Pubertal Gynecomastia: What Causes 'Man Boobs' In Teen Boys? 

First off, it is important to differentiate between two kinds of "man boobs" (medically termed gynecomastia):

  • Pseudogynecomastia is a phenomenon in which the appearance of female-like breasts in males is caused by fat deposits, due to overweight and obesity. Here, we're talking about "the appearance of breasts" rather than actual breast tissue.
  • True gynecomastia involves a proliferation of glandular tissues, that is, "real breasts". 

In the former case, attaining a healthy BMI will send the man boobs packing. True gynecomastia, on the other hand, is typically caused by hormonal imbalances, concretely elevated levels of the female hormone estrogen. This can be caused by a wide variety of medical conditions and genetic disorders, and even as the side effect of certain medications. 

Pubertal gynecomastia, however, is different from gynecomastia in adult males in that it is rarely pathological in nature. 

 

Research shows that pubertal gynecomastia is almost always a temporary and physiological phenomenon. Though some boys afflicted with pubertal gynecomastia do have increased estrogen levels, most have completely normal hormone function. (This still includes some amount of estrogen, by the way.) It is interesting to note that pubertal "man boobs" tend to be at their worst at the ages of 13 and 14 and then reverse when androgens, male hormones, start circulating.

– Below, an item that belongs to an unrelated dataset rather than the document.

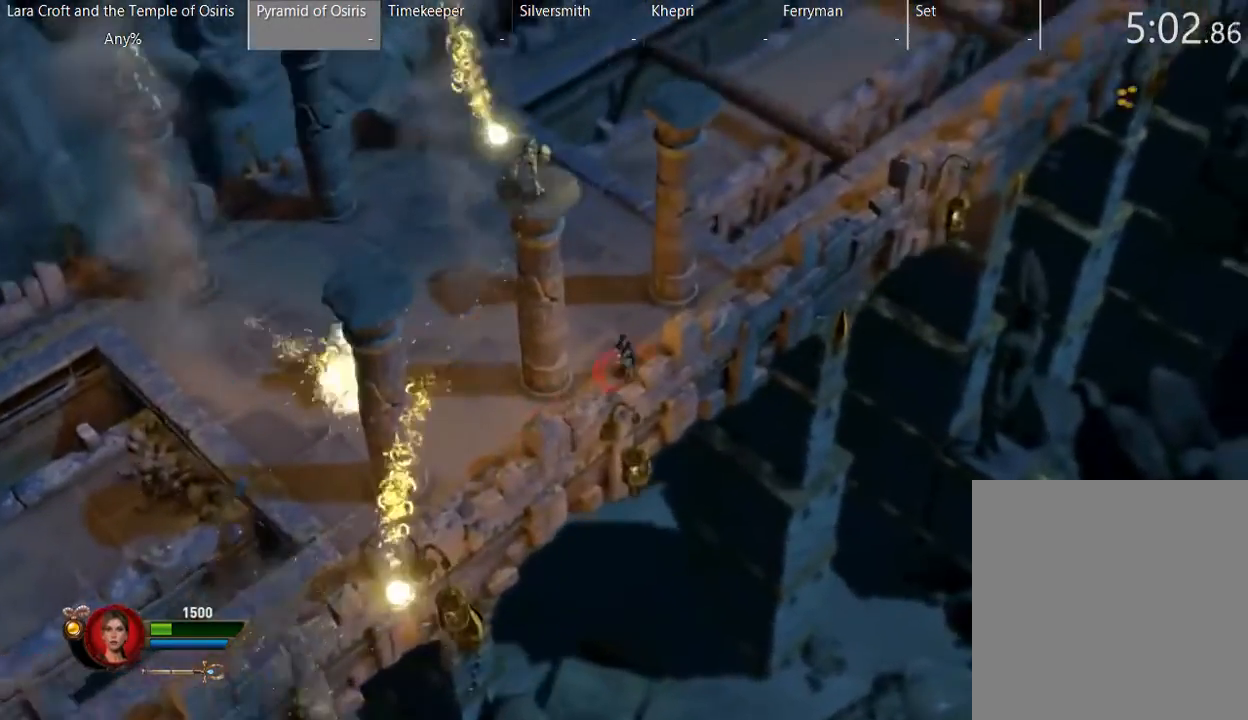
{"buttons": [], "left_stick": "up-right", "right_stick": "center", "button_events": [[67, "X", "up"], [117, "X", "down"], [283, "X", "up"], [333, "X", "down"], [433, "X", "up"]]}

Do I Need To See A Doctor For My Man Boobs?

Yes, you do. This is important in order to rule out pathological causes of gynecomastia, such as kidney disease and Klinefelter syndrome (a genetic disorder). 

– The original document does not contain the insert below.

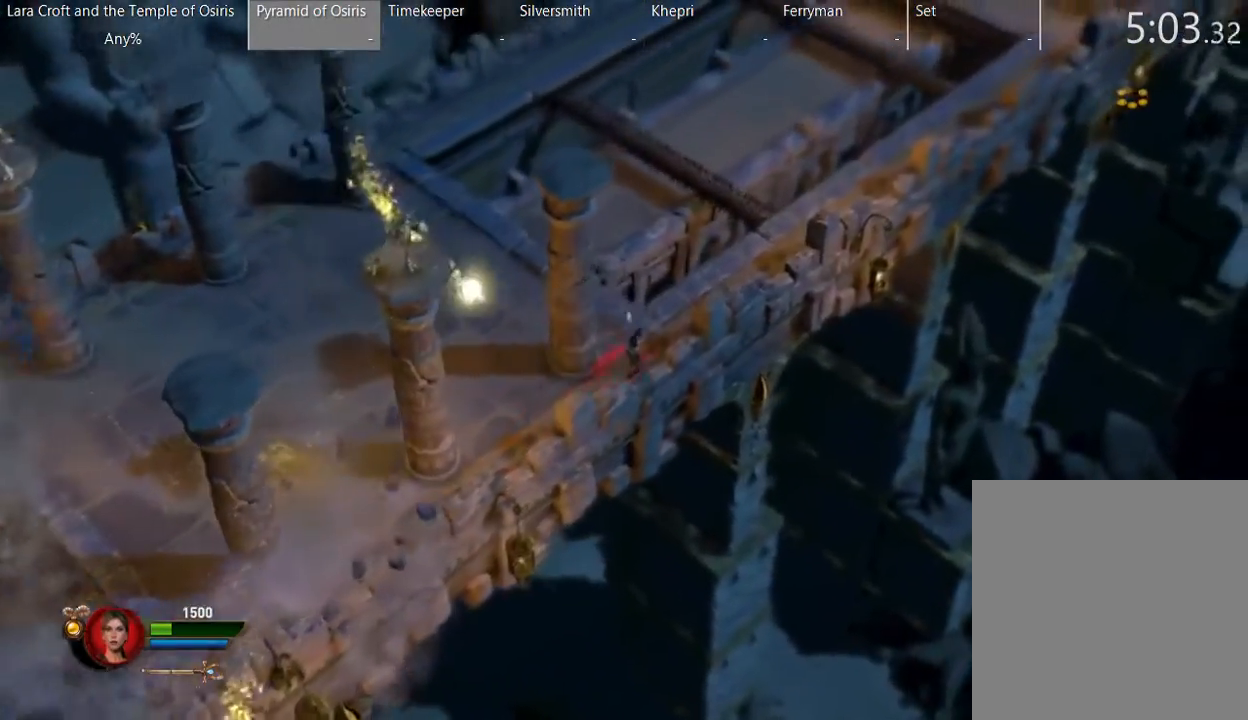
{"buttons": [], "left_stick": "up-right", "right_stick": "center", "button_events": [[33, "X", "down"], [133, "X", "up"], [183, "X", "down"], [283, "X", "up"], [333, "X", "down"], [433, "X", "up"]]}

Your examination will include a chat about your personal and family medical history, a look at any medications you may be on, an assessment of the stage of puberty you are in, and a close physical examination of the chest area, as well as tests that analyze your general health. 

In most cases, the doctor will be able to reassure you that there is nothing medically wrong with you and that your gynecomastia will most likely completely disappear on its own. 

But I Want To Get Rid Of My Gynecomastia Now!

Having severe gynecomastia at such a sensitive and formative stage of your life can lead to very real psychological and social issues, and boys who have been told that their gynecomastia is temporary and not caused by a medical problem will almost always still be desperate to make those man boobs disappear — now. 

I understand, and so will your doctor. In consultation with your parents, you may first be offered hormone therapy. This hormone therapy can come in three forms:

  • Medications that stop estrogen from affecting the chest area. 
  • Medications that inhibit estrogen production. 
  • Androgen therapy (an increase of so-called "male hormones")

Should this hormone therapy not work, surgery to remove glandular tissue from the chest is another option.